» **Using the information**
**1.** Answer these questions about the comment thread on finalizers and thread pools:
(a) What call does David Levine say the Dispose method makes?
(b) Which Framework version was Claude Ballew's Windows Service running on?
(c) Which thread did Claude Ballew notice was always favored?
**2.** Echo the comment thread between "7. David Levine" and "is used correctly.", inclusive.


  6. josh says:

    but isn’t the performance optimization of the suggested use of the dispose pattern over the use of finalizers that your objects don’t have to be promoted in the GC so that at some time in the future the finalizer thread can come around and finalize them?

    by putting in a "backup" finalizer it seems that you completly negate that optimization…

  7. David Levine says:

    The Dispose method calls GC.SuppressFinalize(this) so that the finalizer only gets called if the Dispose method is never invoked, so we still get our perf improvement if the object is used correctly.

  8. Claude Ballew says:

    I would have before a recent project completely agreed with you on ThreadPools instead of managing your own threads. In the Framework 1.0.3705 ( I have not tried the same with 1.1 or higher ) some interesting things happened inside of a Windows Service I had written.

    The threads were in a thread pool using the Threading timer. The first thing I noticed was my first thread created was always favored. The other threads did receive clock cycles, but not as consistently as the first thread did.

» **Data to examine**
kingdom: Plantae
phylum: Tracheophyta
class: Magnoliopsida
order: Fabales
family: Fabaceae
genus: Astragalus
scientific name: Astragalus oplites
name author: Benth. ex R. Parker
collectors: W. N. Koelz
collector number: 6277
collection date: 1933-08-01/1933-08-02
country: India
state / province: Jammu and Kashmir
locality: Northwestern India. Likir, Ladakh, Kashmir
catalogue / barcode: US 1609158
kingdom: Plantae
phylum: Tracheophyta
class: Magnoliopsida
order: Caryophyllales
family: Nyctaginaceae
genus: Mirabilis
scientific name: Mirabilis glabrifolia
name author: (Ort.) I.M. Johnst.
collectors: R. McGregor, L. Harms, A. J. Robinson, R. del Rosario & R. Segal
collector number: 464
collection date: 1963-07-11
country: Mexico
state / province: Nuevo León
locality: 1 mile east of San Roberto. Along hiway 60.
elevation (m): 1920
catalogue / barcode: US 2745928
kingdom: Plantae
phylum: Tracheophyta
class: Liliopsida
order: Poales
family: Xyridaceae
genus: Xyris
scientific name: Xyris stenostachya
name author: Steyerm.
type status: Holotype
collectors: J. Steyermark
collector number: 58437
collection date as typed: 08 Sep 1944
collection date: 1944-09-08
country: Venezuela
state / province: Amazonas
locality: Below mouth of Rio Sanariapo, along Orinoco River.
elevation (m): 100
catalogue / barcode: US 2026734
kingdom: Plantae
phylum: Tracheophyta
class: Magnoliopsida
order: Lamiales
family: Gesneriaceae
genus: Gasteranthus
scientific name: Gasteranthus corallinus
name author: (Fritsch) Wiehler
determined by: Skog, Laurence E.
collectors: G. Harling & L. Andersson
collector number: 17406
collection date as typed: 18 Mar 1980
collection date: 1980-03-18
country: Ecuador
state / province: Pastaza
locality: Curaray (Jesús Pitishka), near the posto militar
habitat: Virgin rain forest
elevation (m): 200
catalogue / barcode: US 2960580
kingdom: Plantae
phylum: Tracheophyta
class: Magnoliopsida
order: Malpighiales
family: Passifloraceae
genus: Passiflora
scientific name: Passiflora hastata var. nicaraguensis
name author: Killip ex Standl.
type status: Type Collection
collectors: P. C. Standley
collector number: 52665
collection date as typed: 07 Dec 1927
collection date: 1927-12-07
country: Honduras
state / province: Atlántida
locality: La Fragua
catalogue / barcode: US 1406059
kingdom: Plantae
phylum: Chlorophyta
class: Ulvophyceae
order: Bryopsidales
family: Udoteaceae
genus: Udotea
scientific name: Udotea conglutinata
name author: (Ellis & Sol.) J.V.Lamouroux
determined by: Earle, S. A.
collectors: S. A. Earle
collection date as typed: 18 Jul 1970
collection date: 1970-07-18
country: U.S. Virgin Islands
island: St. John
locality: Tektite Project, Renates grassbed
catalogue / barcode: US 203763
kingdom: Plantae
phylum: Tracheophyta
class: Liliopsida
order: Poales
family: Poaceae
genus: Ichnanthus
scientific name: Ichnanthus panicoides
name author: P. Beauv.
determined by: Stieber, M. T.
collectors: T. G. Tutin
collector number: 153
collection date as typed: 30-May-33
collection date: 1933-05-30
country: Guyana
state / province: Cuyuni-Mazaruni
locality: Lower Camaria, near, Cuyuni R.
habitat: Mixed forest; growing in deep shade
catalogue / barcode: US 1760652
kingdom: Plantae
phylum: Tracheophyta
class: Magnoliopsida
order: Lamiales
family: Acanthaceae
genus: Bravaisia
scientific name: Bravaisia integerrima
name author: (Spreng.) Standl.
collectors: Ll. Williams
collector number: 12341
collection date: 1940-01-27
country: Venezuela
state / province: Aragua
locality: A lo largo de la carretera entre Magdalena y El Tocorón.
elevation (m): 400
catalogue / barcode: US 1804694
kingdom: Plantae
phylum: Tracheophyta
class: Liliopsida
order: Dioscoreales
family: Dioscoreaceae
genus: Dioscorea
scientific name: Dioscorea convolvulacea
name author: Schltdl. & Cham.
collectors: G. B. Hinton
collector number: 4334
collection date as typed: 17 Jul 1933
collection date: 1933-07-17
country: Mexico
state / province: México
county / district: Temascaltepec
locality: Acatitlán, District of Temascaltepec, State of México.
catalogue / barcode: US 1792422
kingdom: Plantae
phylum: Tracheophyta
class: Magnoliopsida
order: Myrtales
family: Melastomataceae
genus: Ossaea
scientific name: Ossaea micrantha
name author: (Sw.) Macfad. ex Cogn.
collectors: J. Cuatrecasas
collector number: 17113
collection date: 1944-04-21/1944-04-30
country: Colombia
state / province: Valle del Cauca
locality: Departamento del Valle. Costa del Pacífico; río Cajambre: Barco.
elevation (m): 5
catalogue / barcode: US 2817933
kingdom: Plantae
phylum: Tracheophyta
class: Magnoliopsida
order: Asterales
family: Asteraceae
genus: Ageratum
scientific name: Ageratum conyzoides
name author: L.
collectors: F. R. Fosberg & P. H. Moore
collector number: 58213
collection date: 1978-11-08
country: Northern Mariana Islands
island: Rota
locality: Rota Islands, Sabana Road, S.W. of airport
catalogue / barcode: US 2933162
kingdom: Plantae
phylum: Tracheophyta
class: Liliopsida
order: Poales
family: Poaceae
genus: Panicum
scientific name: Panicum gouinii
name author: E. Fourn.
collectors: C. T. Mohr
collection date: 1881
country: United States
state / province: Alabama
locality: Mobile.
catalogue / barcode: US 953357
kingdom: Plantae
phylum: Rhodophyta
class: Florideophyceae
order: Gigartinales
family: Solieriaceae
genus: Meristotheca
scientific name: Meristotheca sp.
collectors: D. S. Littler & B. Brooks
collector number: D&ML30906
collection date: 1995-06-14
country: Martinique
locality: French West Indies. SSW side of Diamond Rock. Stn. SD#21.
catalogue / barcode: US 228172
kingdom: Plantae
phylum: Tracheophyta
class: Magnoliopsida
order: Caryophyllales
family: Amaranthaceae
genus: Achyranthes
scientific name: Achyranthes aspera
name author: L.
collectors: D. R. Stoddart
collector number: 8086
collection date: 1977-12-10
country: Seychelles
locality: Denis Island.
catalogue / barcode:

» **Task-by-task outputs**
**1.**
(a) GC.SuppressFinalize(this)
(b) 1.0.3705
(c) The first thread created

**2.**
7. David Levine says:

    The Dispose method calls GC.SuppressFinalize(this) so that the finalizer only gets called if the Dispose method is never invoked, so we still get our perf improvement if the object is used correctly.